On 18th August, 2023, the Reserve Bank of India (RBI) introduced new requirements for Infrastructure Debt Fund-NBFCs (IDF-NBFCs), including a minimum net owned fund (NOF) of Rs 300 crore and a capital-to-risk weighted assets ratio (CRAR) of at least 15%, with a minimum Tier 1 capital of 10%.
- New Requirements for IDF-NBFCs: RBI has issued revised guidelines for Infrastructure Debt Funds - Non-Banking Financial Companies (IDF-NBFCs).
- IDF-NBFCs are now required to maintain a minimum Net Owned Fund of Rs 300 crore and a CRAR of at least 15%, with a minimum Tier 1 capital of 10%.
- Definition of IDF-NBFC Revised: The revised definition of an IDF-NBFC specifies that it is a non-deposit-taking NBFC authorized to refinance infrastructure projects that have completed at least one year of satisfactory commercial operations.
- Additionally, IDF-NBFCs can directly finance toll-operate-transfer (TOT) projects.
- Fundraising and ALM: IDF-NBFCs are permitted to raise funds through rupee or dollar-denominated bonds with a minimum maturity of five years.
- They can also use shorter tenor bonds and commercial papers (CPs) up to 10% of their total outstanding borrowings for better asset-liability management (ALM).
- External commercial borrowings (ECBs) with a minimum tenure of five years, not sourced from foreign branches of Indian banks, can also be utilized.
- Exposure Limits and Risk Weights: IDF-NBFCs are subject to exposure limits, allowing up to 30% of their Tier 1 capital for a single borrower or party and up to 50% for a single group of borrowers or parties.
- Changes in Sponsorship Requirements: The requirement for sponsorship of IDF-NBFCs by banks or NBFC-Infrastructure Finance Companies (NBFC-IFCs) has been removed.
- The need for a tripartite agreement with concessionaires and project authorities for investments in Public-Private Partnership (PPP) infrastructure projects is now optional.
- Eligibility Criteria for NBFCs to Sponsor IDF-MFs: RBI has outlined eligibility criteria for NBFCs to sponsor Infrastructure Debt Funds-Mutual Funds (IDF-MFs).
- These criteria include factors such as net owned funds, net NPAs, years of existence, profitability, and other supervisory concerns.
On 18th August, The Reserve Bank of India (RBI) introduced a significant policy shift by directing all regulated entities, including banks and NBFCs, to provide personal loan borrowers with the option to switch from floating interest rates to fixed rates during interest rate resets.
- Borrower-Centric Regulations: This initiative, outlined in a circular titled 'Reset of floating interest rate on equated monthly instalments (EMI) based personal loans,' aims to empower borrowers with greater control over their loan structures.
- Change of Tenure: Additionally, borrowers can opt for EMI enhancements or tenor elongation, further customizing their loan experience.
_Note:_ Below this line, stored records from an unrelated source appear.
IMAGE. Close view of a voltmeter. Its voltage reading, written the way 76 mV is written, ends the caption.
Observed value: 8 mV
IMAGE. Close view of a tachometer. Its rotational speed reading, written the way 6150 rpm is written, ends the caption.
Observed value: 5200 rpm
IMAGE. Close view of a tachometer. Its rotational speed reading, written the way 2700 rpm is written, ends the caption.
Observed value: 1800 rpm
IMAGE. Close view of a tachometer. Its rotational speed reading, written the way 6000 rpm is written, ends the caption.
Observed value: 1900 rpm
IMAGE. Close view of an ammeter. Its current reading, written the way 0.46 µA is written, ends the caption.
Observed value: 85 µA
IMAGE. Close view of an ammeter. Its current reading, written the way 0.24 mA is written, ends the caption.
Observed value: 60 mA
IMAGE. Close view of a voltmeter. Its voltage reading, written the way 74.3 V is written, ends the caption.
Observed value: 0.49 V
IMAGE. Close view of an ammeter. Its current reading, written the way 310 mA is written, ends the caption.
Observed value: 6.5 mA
- Switch to Fixed Rates: At interest rate resets, borrowers now have the choice to switch to fixed interest rates in accordance with the lender's board-approved policy.
- Disclosure of Charges: Lenders are mandated to disclose all applicable charges for switching loans from floating to fixed rates, as well as any service charges or administrative costs.
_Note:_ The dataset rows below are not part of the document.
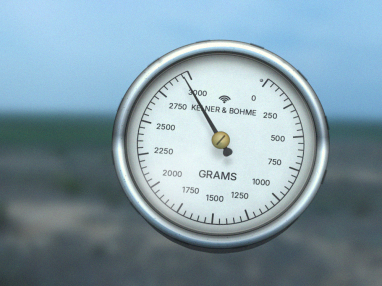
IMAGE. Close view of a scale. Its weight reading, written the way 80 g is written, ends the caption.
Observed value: 2950 g
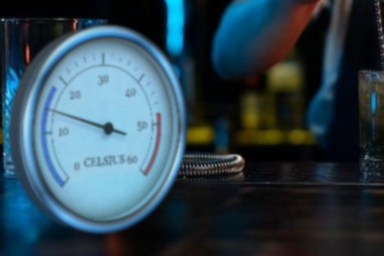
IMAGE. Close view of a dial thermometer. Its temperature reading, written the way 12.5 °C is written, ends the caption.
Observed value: 14 °C
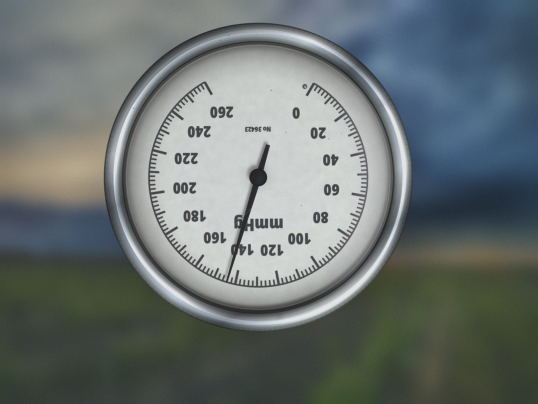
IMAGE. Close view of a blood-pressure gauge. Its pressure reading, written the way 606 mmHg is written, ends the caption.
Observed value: 144 mmHg
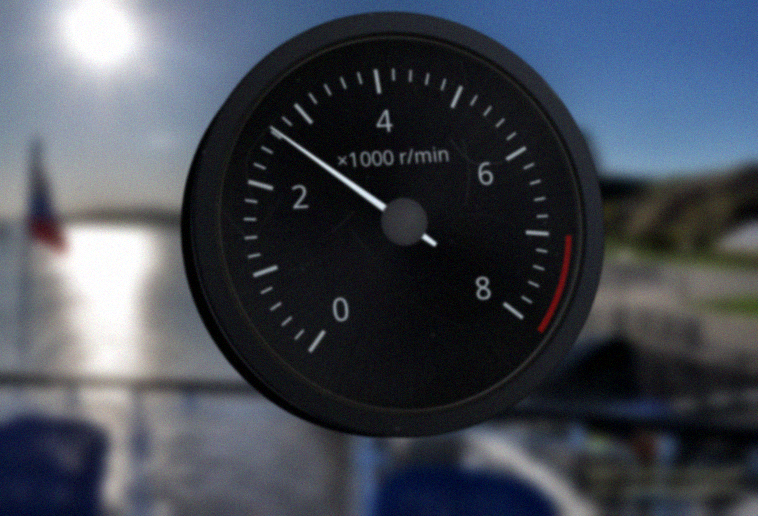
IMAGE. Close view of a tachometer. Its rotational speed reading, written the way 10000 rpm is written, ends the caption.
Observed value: 2600 rpm
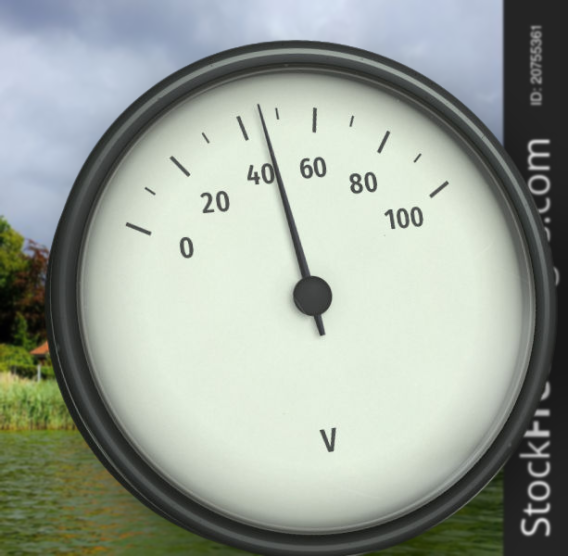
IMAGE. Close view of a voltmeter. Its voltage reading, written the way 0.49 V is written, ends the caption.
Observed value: 45 V
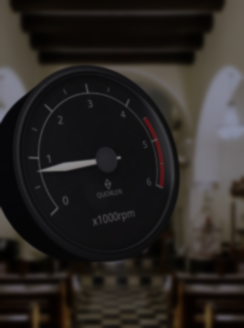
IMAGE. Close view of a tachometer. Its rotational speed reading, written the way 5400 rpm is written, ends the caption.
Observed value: 750 rpm
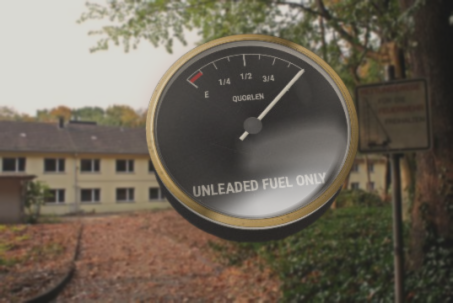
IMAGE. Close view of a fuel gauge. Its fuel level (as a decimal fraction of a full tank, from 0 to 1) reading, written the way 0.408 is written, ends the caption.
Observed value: 1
- These details must be presented in the sanction letter and communicated when changes in charges occur.
- Enhanced Transparency: To enhance transparency, lenders are required to provide borrowers with quarterly statements through appropriate channels.
- These statements will include information on principal and interest payments, EMI amounts, remaining EMIs, and annualized interest rates.
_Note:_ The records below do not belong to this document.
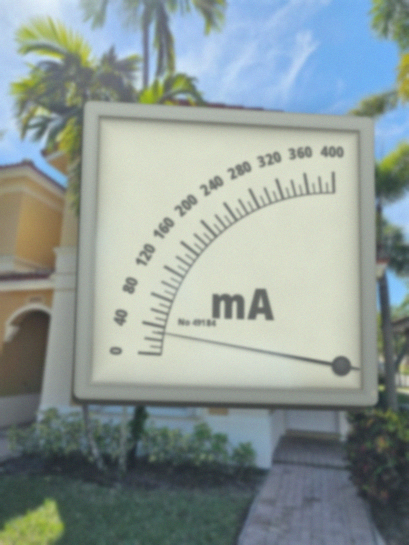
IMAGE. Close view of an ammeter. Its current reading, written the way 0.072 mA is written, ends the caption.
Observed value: 30 mA
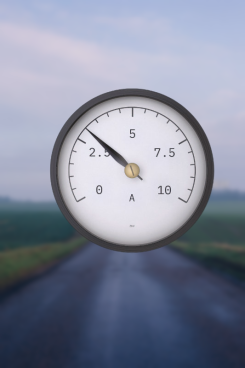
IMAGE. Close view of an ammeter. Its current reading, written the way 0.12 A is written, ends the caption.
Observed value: 3 A
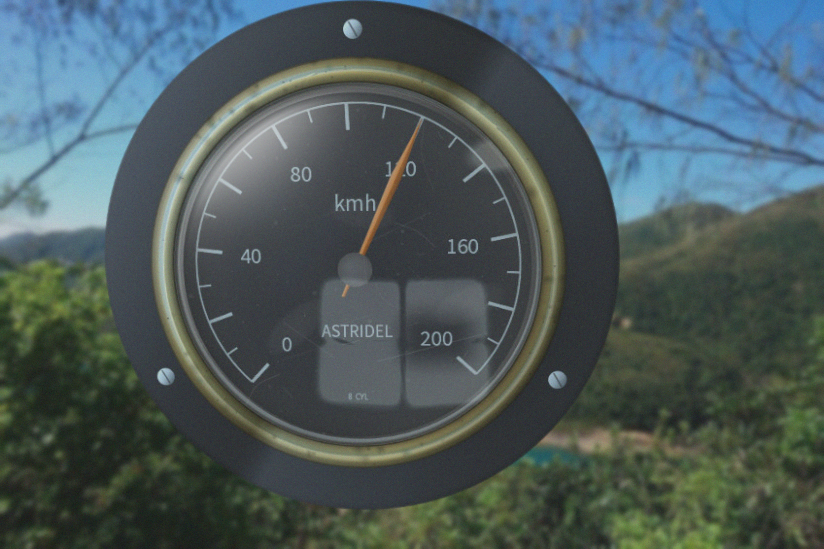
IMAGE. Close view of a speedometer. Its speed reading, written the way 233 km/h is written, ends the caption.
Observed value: 120 km/h
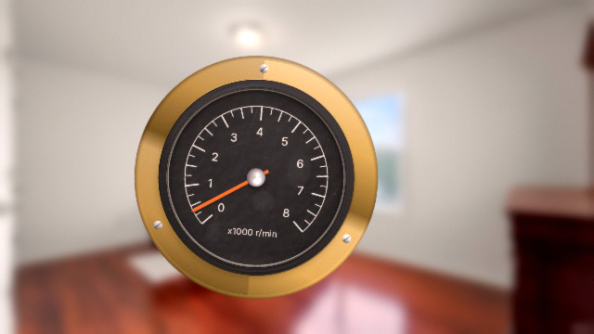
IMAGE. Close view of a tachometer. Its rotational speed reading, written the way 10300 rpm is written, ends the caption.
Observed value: 375 rpm
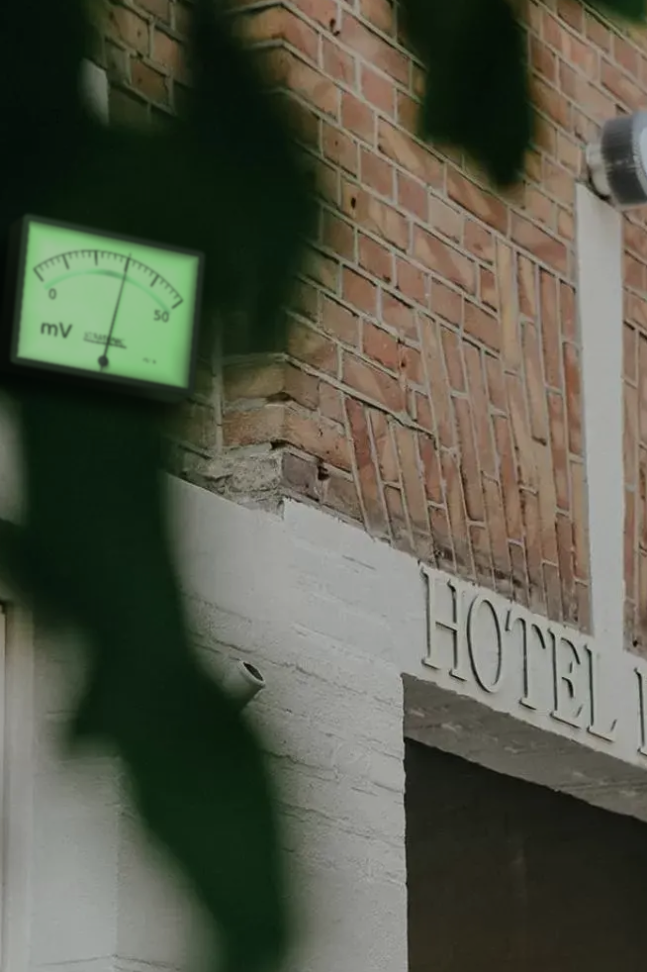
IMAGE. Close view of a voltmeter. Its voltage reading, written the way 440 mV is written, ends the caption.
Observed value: 30 mV
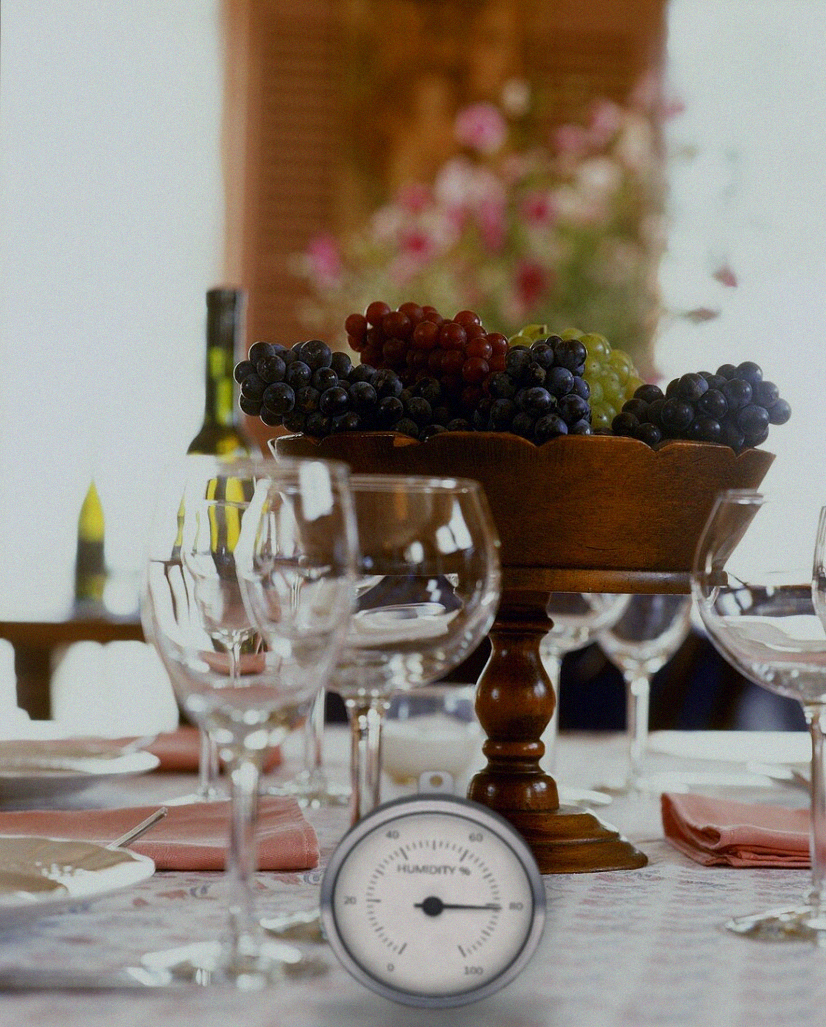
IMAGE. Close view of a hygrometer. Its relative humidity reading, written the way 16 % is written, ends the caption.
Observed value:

- Implementation Deadline: The RBI has mandated that these instructions must be extended to both existing and new loans by December 31, 2023.
- Rationale behind RBI's Move: The RBI's decision to implement these regulations stems from supervisory reviews and feedback from the public, which highlighted instances of lenders significantly elongating tenors for floating rate loans without proper consent.